Oft ignored in studies of British imperialism (except by its own countrymen), Upper Canada in the mid-19th century provides a cogent lens through which to observe imperial relations with nature, intersecting especially with urban development, land law, and gender politics. This study will specifically focus on the region surrounding Toronto, an environmentally diverse, cosmopolitan, and economically burgeoning area with a rich tradition of nature writing and painting.

        The question asked by this research project is: How did the visual and literary culture of the Toronto region (1825 – 1867) influence and reflect British ideologies of urbanization, nature, and rural development. Toronto residents in the mid-19th century found themselves in a cosmopolitan urban environment surrounded by seemingly endless forests. Those who interacted economically or domestically with ‘the bush’, as the deep forest was termed, created their own environmental ideologies that reflected imperial notions of nature. Frederick Armstrong comments that, in this period, Toronto evolved from, “a remote, backwoods, colonial city” to, “part of an international economic pattern” (Armstrong, 15). The environmental changes fueling this transformation and expansion were substantial, and carried consequences for regional ecosystems. The experience of environmental transformation, moreover, was widely disseminated to Canadian and British audiences. Catherine Parr Traill, wrote books for potential British émigrés to Canada, but warned that, “Matters are not carried on quite so easily here as at home” (Traill, 57). Carole Gerson comments that this, “genre of settlement literature… offers useful knowledge to assist with the process of settlement and local culture development” (Gerson, 78). Creating a Canada suitable for British life was a matter of consequence in the mid-19th century, both for Torontonians and their peers living in ‘the bush’. Toronto’s urban expansion into its forests produced a cultural landscape that both relied upon and produced opportunities for environmental narratives and images which sustained its growth.

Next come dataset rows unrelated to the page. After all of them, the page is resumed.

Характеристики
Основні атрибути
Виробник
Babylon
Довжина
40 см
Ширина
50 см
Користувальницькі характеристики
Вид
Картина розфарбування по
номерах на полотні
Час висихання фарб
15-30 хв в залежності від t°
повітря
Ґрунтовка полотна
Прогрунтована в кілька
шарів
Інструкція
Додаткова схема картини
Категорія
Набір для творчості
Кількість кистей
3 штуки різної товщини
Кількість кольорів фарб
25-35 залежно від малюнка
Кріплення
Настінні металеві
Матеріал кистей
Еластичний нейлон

        This exhibition will proceed through examples of visual and literary culture from Toronto and its ‘bush’ region in this time period, complicating dominant theses of 19th century Canadian history. The ‘metropolitan thesis’, first elucidated the 1954 article “Frontierism, Metropolitanism, and Canadian History” by J.M.S. Careless, focuses its analysis of Canadian history on the economic centrality of certain metropoles (i.e. Toronto, Montreal) in the country’s development (Davis, 95). This study will, instead, focus on the actual outgrowth of Toronto itself, and how environmental and urban ideologies forged in this time period concretized and reflected dominant notions of British Imperial natural and built environments. Lillian Gates’s The Land Policies of Upper Canada reminds us of the haphazard process of this early development, yielding to more specific Imperial goal-setting, “Not until 1837… did the home government come to regard the Crown lands as Imperial capital to be carefully developed and expended for the benefit of the Empire” (Gates, 152). This shift resulted from democratic Reform rebellions, the incorporation of Toronto as an official city, and the opening of new agricultural areas from land clearing (Campey, 22). All of these developments attracted new interest in Upper Canada from potential settlers, but had to be conveyed to British audiences through visual and literary cultures. Internalizing these narratives, I will argue that British Canadians, from domestic frontierswomen to technical city planners to landscape painters, underwrote the urban expansion of Toronto at the expense of its untamed ‘bush’ surroundings. Moreover, I will argue that this process was complex and sometimes paradoxically Romantic in its treatment of nature; the dissemination of images of nature in an Imperial context attracted the eyes of profit-seekers, those looking for natural entertainment, and British would-be settlers looking to replicate their comfortable British environs.

        Thesis: The physical growth of Toronto’s built environment in the mid-19th century relied on abstract networks of visual and literary cultures, whose creators may not have even realized their complicity in the city’s expansion.